■ **Obiettivo**
Riporta il passo dell'intervista che va da "Limes Limen è" fino a "contattata per parlarne.", sostituendo "percussionista" con "batterista".

■ **Estratto del testo**
* * * *

Intervista a cura di Isidoro Concas

Limes Limen è l’EP di esordio di Kyoto, progetto solista di Roberta Russo, percussionista, performer vocale e alchimista di suoni classe ’96, uscito il 14 marzo 2024 per Garden of J. Il percorso di Roberta nella musica e nel rapporto tra essa e le parole (che l’ha portata, tra le altre cose, a essere la vincitrice della decima edizione del Premio Dubito di poesia con musica) è denso e ramificato: in occasione di quest’uscita, l’abbiamo contattata per parlarne.

Uno dei temi che più appare evidente scorrere di traccia in traccia, come un filo rosso sangue, nel tuo ultimo progetto, è quello del limite, del confine, della soglia: a partire dal nome stesso, in ogni traccia questa presenza compare – in alcuni casi più metaforica, come nell’iniziale Sangue, altre volte più geopoliticamente delineata, come in Frontiera, per terminare col tributo al coraggioso valicare di Mishima di quella soglia che per molte persone ha un’importanza fondamentale. Lo stesso svilupparsi delle tue tracce sembra muoversi attraverso successivi attraversamenti di scenario, sconfinando di atmosfera in atmosfera. Quali sono, per te, i significati dietro questo concetto? Come sei arrivata a produrre un EP dedicato ad esso?

Sono per un certo senso ossessionata da questa parola: i limiti mi sono sempre andati stretti, ma dall’altra parte, come tutti ne sono comunque schiava. È stato un filo che ho visto chiaro solo alla fine del mio lavoro ed è stato quasi illuminante e quindi spontaneo poi andare ad indagare meglio questa parola e questo concetto. L’EP si intitola appunto Limes Limen: il primo termine latino, limes, che ha un ampio campo semantico, propriamente significa linea di confine, e sta ad indicare frontiera fortificata. Dal punto di vista culturale, questo aspetto militare che il termine possiede fa assumere al limes il significato di chiusura, di limite da non superare, nel senso di chiusura difensiva rispetto ad un mondo altro, considerato estraneo e ostile: il limes romano separava la “civiltà” romana dalla “barbarie” germanica. Limen, pur significando per metonimia anche confine e frontiera, propriamente sta ad indicare soglia e in senso figurato inizio, principio. Infatti se limes viene solitamente, dal punto di vista concettuale, inteso come affine a terminus, limen trova affinità con principium: è la soglia che consente il passaggio, e dunque può essere condizione di rapporto, incontro, comunicazione. Esclusivo il limes, inclusivo il limen. Il mio obiettivo è proprio quello di porre l’attenzione sulla particolarità della parola limite, ricca di significati contrastanti e opposti. Questo concetto in alcuni brani si sofferma sulla sfera personale e in altri su quella universale: la seconda è affidata alla spoken music (Sangue, Frontiera, Mishima), mentre quella più intima al cantato (Inferno e Buco).

* * * *

■ **Sezione del dataset**
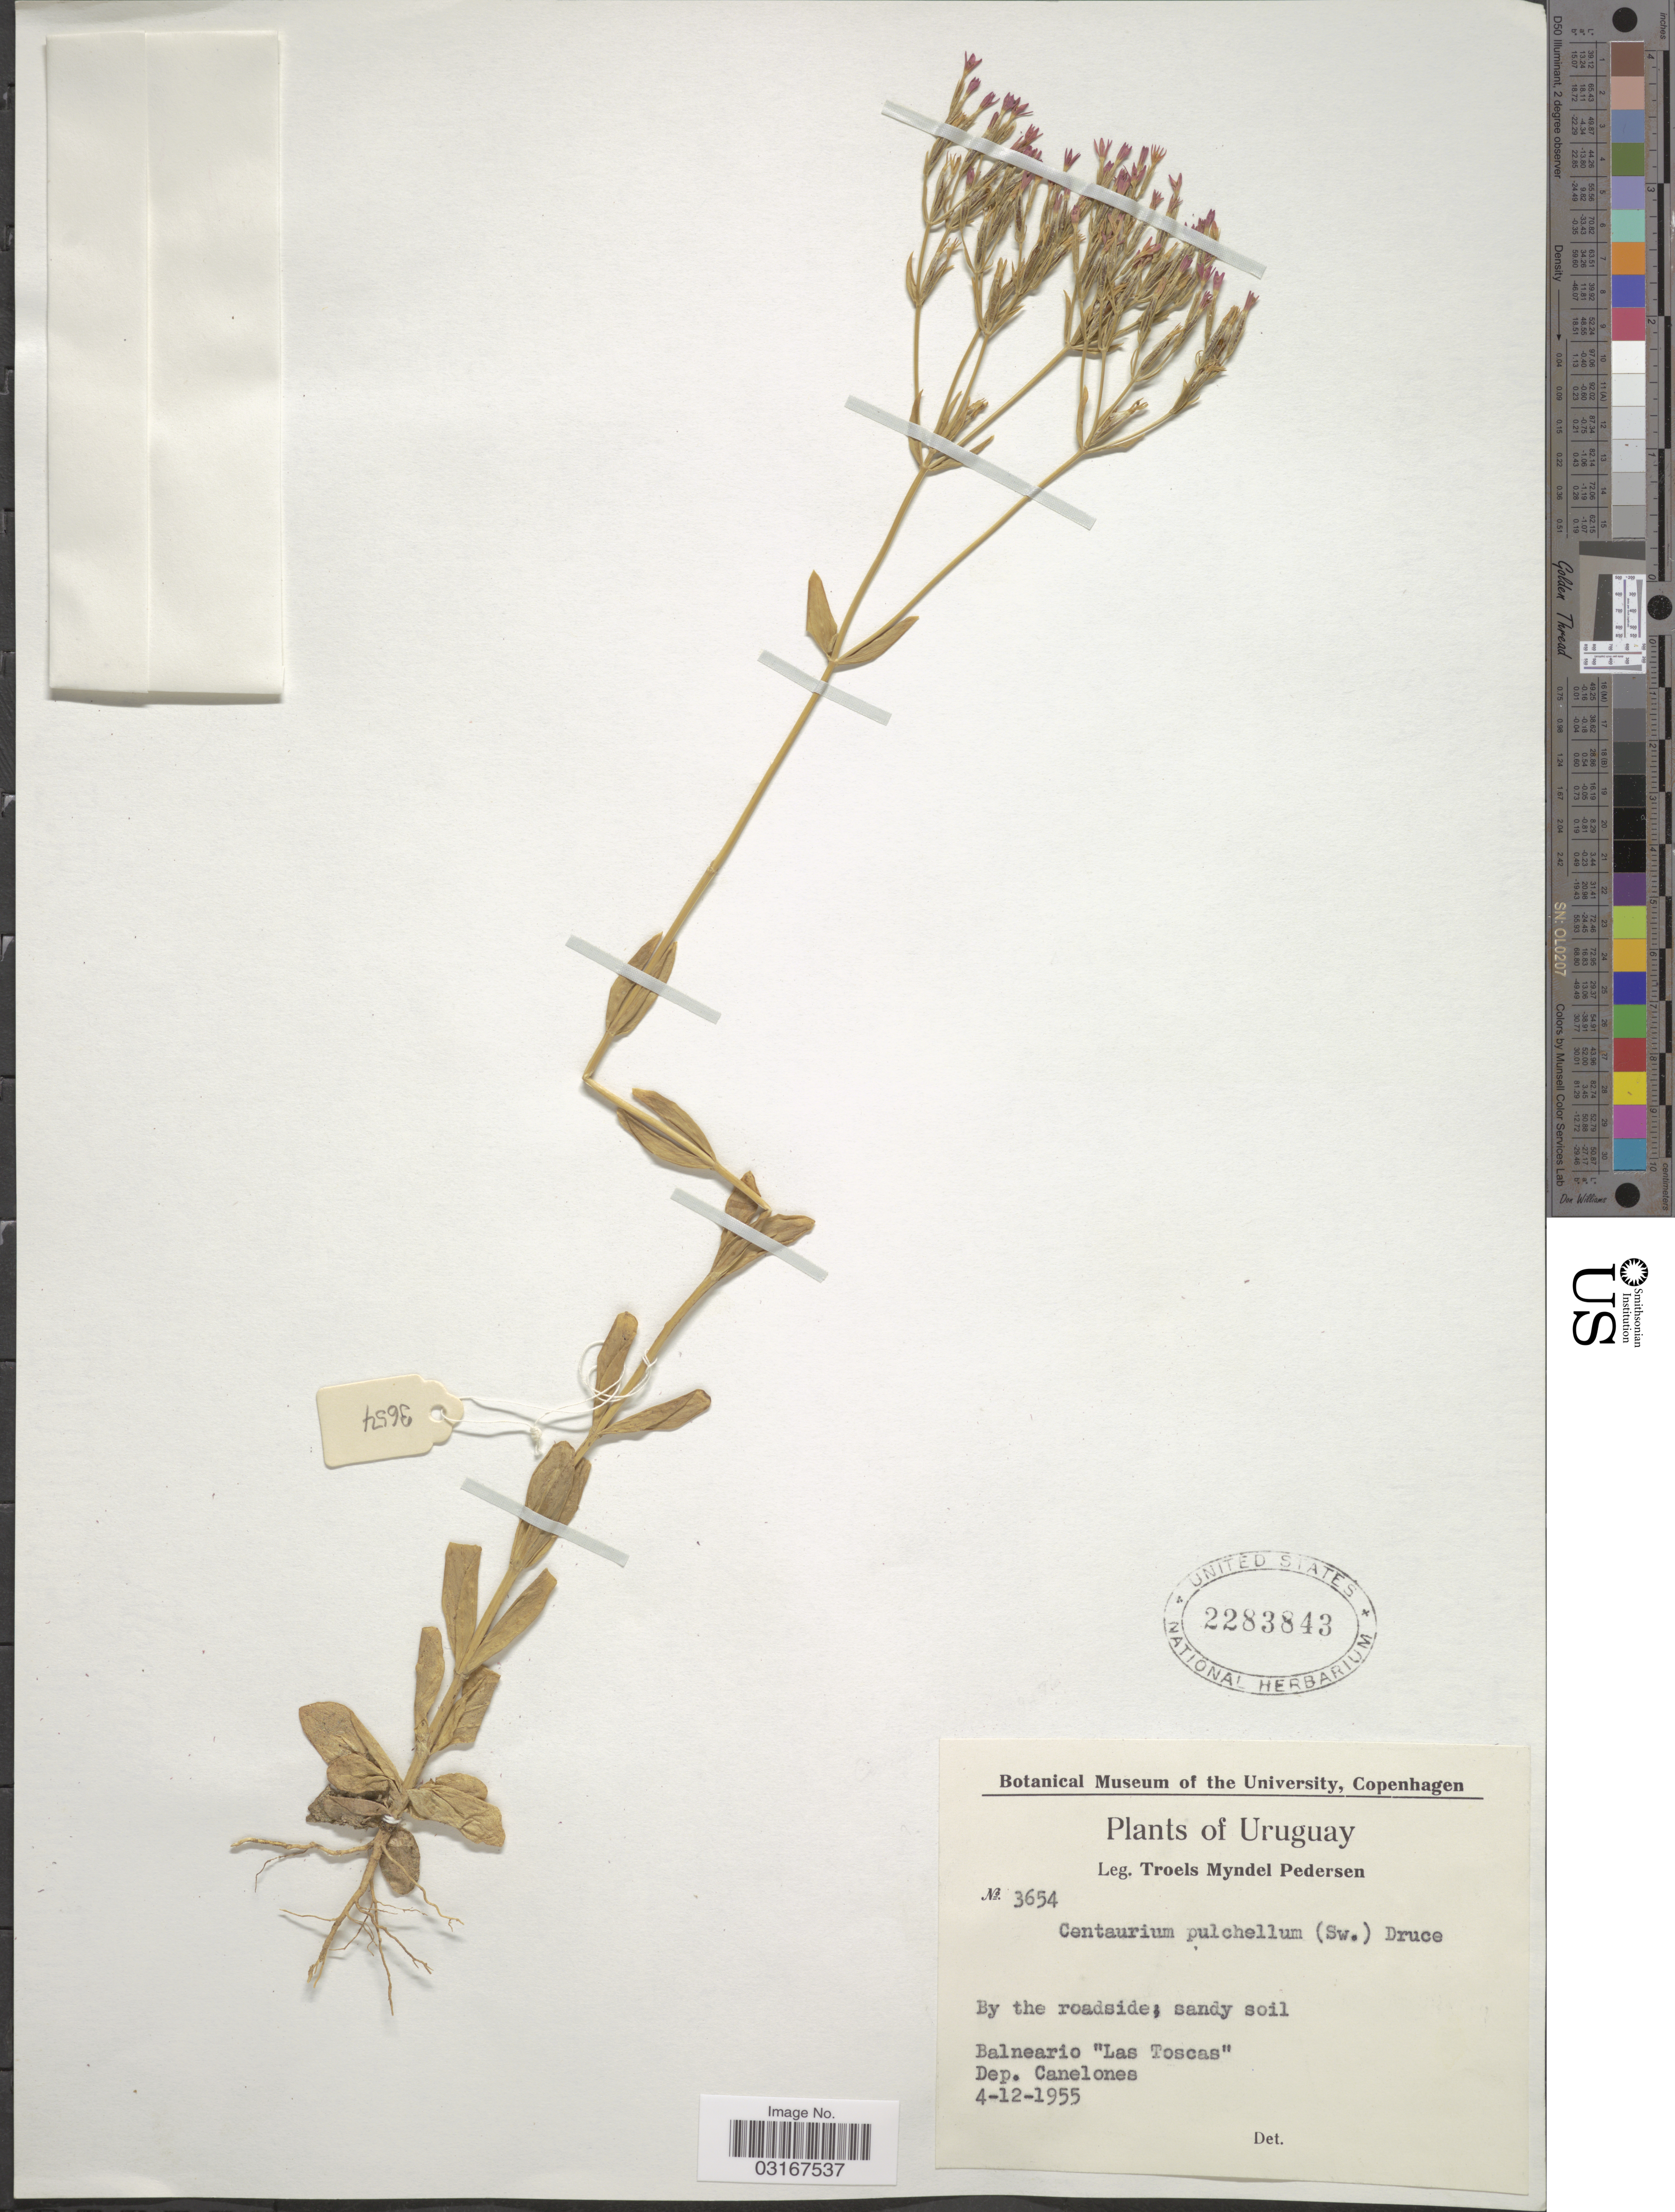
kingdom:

* * * *

■ **Risposta**
Limes Limen è l’EP di esordio di Kyoto, progetto solista di Roberta Russo, batterista, performer vocale e alchimista di suoni classe ’96, uscito il 14 marzo 2024 per Garden of J. Il percorso di Roberta nella musica e nel rapporto tra essa e le parole (che l’ha portata, tra le altre cose, a essere la vincitrice della decima edizione del Premio Dubito di poesia con musica) è denso e ramificato: in occasione di quest’uscita, l’abbiamo contattata per parlarne.